I had closed the door but I stood there resting my head on the doorknob- thinking. I wasn’t crying but I saw tears dropping.

Suddenly…… the sneezing came twice. I heard it from Mma’s room.

Quickly I raised my head, turned and rushed inside.

“Stella where’s my food?….And why are you crying?”

Image

I looked at Mma. She was still there lying the way I had left her. Then I wiped my face  and I knew Mma had just spoken through her mind.

________________________________________

fEMIoWOLABI



12 thoughts on “A thing of the mind” by fEMI (@femtrols)

  1. This wasn’t easy to read, courtesy of the typos and sentencing.

    Somebody should please write something cheerful and humourous na

    1. Baba Kaycee!

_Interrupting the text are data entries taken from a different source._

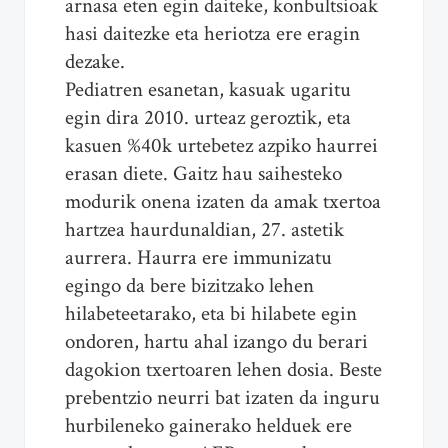
arnasa eten egin daiteke, konbultsioak
hasi daitezke eta heriotza ere eragin
dezake.
Pediatren esanetan, kasuak ugaritu
egin dira 2010. urteaz geroztik, eta
kasuen %40k urtebetez azpiko haurrei
erasan diete. Gaitz hau saihesteko
modurik onena izaten da amak txertoa
hartzea haurdunaldian, 27. astetik
aurrera. Haurra ere immunizatu
egingo da bere bizitzako lehen
hilabeteetarako, eta bi hilabete egin
ondoren, hartu ahal izango du berari
dagokion txertoaren lehen dosia. Beste
prebentzio neurri bat izaten da inguru
hurbileneko gainerako helduek ere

I know you like happy endings- sorry and thanks for reading!

  2. I liked the concept..mind over matter huh?..The errors, i am sure U can work em’ right when U want to…Welldone.

  3. caspapa (@caspapa)

    oh, she is dead. What will happen to her now?

    Good write up, it get me thinking, but i am not going to cry. Keep it up Femi.

  4. You all are tragedy inclined! Haba!

  5. Weldone Femi. You write very well,and your descriptive sense is unique. You brought your writing into reality, and transferred the emotions right into our hearts. Just a pocket of corrections here and there, and it will do.

  6. this is nice,but please iron out the lil wrinkles

  7. Errors or no errors, thumbs up for you. The story was well told and written. But then you would take care of the errors. Won’t you?
    Keep writing…

  8. @Femtrols,

    Good story.

    For me, the most touching part of this story was reading about the short-lived marriage of the MC’s parents, and how she was brought up by her grandmother. But I would have liked to know that she was the grandmother from the start.

    I didn’t really feel the end was properly resolved. How did the grandmother not know that she was dead? And if she did know, why should she be asking for food?

    Again, well done.

  9. You wrote this well, typos ignored… needs proper editing- that’s all.
    It’s a pity the child has to go through such pains in life; and still struggling not to cry? Mhn, I feel crying helps ease the pains in our hearts… that’s why in some places like Africa, the women live longer than the men.
    You did well.

  10. i felt pity for the girl,,she should hav cry it out.

    well done.

  11. Typos or not, I liked your story. Well done.